金融経済教育推進機構(J-FLEC)「家計の金融行動に関する世論調査 2024年」によると、年金だけでは日常生活費程度もまかなうことが難しいと答えた単身世帯は、60歳代で46.9%、70歳代で32.3%。
また「ゆとりはないが、日常生活費程度はまかなえる」と答えた単身世帯は60歳代で46.4%、70歳代で58.1%でした。
また「年金ではゆとりがないと考える理由」として、2位を大きく引き離してトップに挙がったのが「物価上昇等により費用が増えていくとみているから」で、60歳代62.0% 70歳代65.8%でした。
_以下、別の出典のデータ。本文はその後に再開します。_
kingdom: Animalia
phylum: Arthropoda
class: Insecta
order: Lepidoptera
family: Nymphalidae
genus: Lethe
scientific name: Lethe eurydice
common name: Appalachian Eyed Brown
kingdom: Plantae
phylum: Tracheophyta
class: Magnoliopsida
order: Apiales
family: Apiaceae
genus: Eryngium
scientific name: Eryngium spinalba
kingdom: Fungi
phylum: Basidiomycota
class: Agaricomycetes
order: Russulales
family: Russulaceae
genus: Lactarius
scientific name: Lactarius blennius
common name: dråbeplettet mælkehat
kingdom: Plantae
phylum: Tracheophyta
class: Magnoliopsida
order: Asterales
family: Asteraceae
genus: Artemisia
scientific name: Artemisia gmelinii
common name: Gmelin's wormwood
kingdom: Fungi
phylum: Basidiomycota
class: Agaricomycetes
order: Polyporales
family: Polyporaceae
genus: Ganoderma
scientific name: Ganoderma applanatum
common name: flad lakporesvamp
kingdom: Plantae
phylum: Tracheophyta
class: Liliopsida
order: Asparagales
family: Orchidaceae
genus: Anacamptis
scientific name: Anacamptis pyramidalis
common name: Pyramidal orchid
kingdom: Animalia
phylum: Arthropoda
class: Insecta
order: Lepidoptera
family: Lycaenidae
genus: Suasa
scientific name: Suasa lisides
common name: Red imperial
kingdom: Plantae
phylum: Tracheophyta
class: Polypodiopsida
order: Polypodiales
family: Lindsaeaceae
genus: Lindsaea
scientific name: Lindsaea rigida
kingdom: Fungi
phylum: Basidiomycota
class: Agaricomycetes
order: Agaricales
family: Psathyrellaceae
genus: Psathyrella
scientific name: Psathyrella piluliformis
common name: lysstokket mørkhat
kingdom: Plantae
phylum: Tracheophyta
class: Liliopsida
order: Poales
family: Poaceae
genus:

「人生100年時代」に老後を生きる私たちは、長生きリスクとともにインフレリスクを意識しながら老後の生活設計をおこなう必要があります。
今回は総務省が公表する「65歳以上・無職単身(おひとりさま)世帯」の、ひと月の家計収支データや、2025年度の年金額改定についても触れていきます。
働き盛りの現役世代のみなさんが、リタイア後の暮らしやお金まわりを考える際のヒントになればと思います。
1. 【65歳以上の無職世帯】おひとりさまの《標準的な家計収支》ひと月の生活費はいくら?
2025年3月11日に総務省統計局が公表した「家計調査報告 家計収支編 2024年(令和6年)平均結果の概要」をもとに、65歳以上の単身無職世帯のひと月の家計収支を見ていきましょう。
毎月の実収入:13万4116円
■うち社会保障給付(主に年金)12万1629円
毎月の支出:16万1933円
■うち消費支出:14万9286円
- 食料:4万2085円
- 住居:1万2693円
- 光熱・水道:1万4490円
- 家具・家事用品:6596円
- 被服及び履物:3385円
- 保健医療:8640円
- 交通・通信:1万4935円
- 教育:15円
- 教養娯楽:1万5492円
- その他の消費支出:3万0956円
- 諸雑費:1万3409円
- 交際費:1万6460円
- 仕送り金:1059円
■うち非消費支出:1万2647円
- 直接税:6585円
- 社会保険料:6001円
65歳以上《単身》無職世帯の家計の姿
- ひと月の赤字:2万7817円
- エンゲル係数(消費支出に占める食料費の割合):28.2%
- 平均消費性向(可処分所得に対する消費支出の割合):122.9%
この単身世帯の場合、ひと月の収入は13万4116円で、その約9割(12万1629円)を主に公的年金が占めます。
一方で、支出の合計は16万1933円。そのうち社会保険料や税などの「非消費支出」が1万2647円、消費支出が14万9286円。エンゲル係数は28.2%、平均消費性向は122.9%となりました。
結果として、ひと月の家計収支は2万7817円の赤字となっています。